这一进步既带来了温良无害的发明,也带来了装甲舰这样的庞然巨怪。在装甲舰出现之前,木质战舰在重装和鱼雷攻击面前十分脆弱。然而,为了壮大战争的声势,南北战争的交战双方让装甲舰在前线发挥了它们真正的优势。比如,1862年3月9日发生于南方邦联装甲舰“弗吉尼亚号”(原来的“梅里马克号”)与北方联邦装甲舰“莫尼特号”之间的那场传奇战斗便很好地体现出了它们的坚固。这两艘战舰彼此轰炸,还频频互相冲撞,周边的木质战舰纷纷沉没,而两艘装甲舰却只承受了最低程度的损伤。
另一项突破性的发明与凡尔纳和威尔斯的作品也有相当的联系,那就是为了隐蔽攻击和沉没敌舰而诞生的潜水艇。虽然自从1803年罗伯特·富尔顿的设计问世,潜水艇有过数次迅猛的发展,但绝大多数还是在击毁目标之前就先沉没了。这一切在1864年2月17日发生了改变,那一天,自查尔斯顿港出发的“汉利号”潜艇使用长杆式鱼雷击沉了“豪萨通尼克号”战舰。
新技术被迅速应用于种种冷血无情的毁灭性目的这一事实,以及战争本身的恐怖,都势必会对那个时代的小说作者产生相当的影响。这也解释了为何随着时间的推移,“科学罗曼史”这个概念终将无力承载凡尔纳和威尔斯的作品传递的理念。

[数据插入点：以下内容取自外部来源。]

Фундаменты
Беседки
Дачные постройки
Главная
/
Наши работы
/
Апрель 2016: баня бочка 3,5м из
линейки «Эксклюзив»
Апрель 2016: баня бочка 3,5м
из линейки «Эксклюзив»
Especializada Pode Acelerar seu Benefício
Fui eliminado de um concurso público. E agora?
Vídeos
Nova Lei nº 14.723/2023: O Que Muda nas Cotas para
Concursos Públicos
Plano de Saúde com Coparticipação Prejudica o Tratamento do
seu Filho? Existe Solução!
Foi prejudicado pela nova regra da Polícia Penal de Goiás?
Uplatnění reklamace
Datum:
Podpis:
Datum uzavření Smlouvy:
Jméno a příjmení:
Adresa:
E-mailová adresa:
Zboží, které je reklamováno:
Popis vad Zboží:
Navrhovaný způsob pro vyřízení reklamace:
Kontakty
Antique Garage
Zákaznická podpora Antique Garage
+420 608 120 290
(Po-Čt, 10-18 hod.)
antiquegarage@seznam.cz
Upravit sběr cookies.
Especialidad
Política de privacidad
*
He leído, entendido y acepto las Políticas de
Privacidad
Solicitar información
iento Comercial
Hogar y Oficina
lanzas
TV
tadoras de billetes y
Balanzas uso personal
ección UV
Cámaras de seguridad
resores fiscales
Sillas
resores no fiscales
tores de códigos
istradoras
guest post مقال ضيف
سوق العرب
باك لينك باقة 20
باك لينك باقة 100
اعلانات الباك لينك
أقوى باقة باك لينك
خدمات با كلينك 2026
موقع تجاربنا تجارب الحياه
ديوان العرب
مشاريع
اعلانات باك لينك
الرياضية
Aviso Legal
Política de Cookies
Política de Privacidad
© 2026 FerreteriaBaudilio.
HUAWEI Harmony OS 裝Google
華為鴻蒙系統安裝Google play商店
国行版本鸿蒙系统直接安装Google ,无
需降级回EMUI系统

在这个属于隐形轰炸机和遥控无人机的时代,我们或许很难想象那些技术进步对当时的公众印象究竟有何影响,但我们可以通过凡尔纳和威尔斯的作品感受一二。
“企图摧毁‘明尼苏达号’之邪恶潜水机械” 1861年11月2日的《哈珀周刊》上刊登的木版画
至于这两位作家分别如何看待眼前这个勇敢的新世界,起决定性作用的一方面是两人几乎毫无可比性的成长经历,另一方面则是造就他们的两种截然不同的时代与文化背景。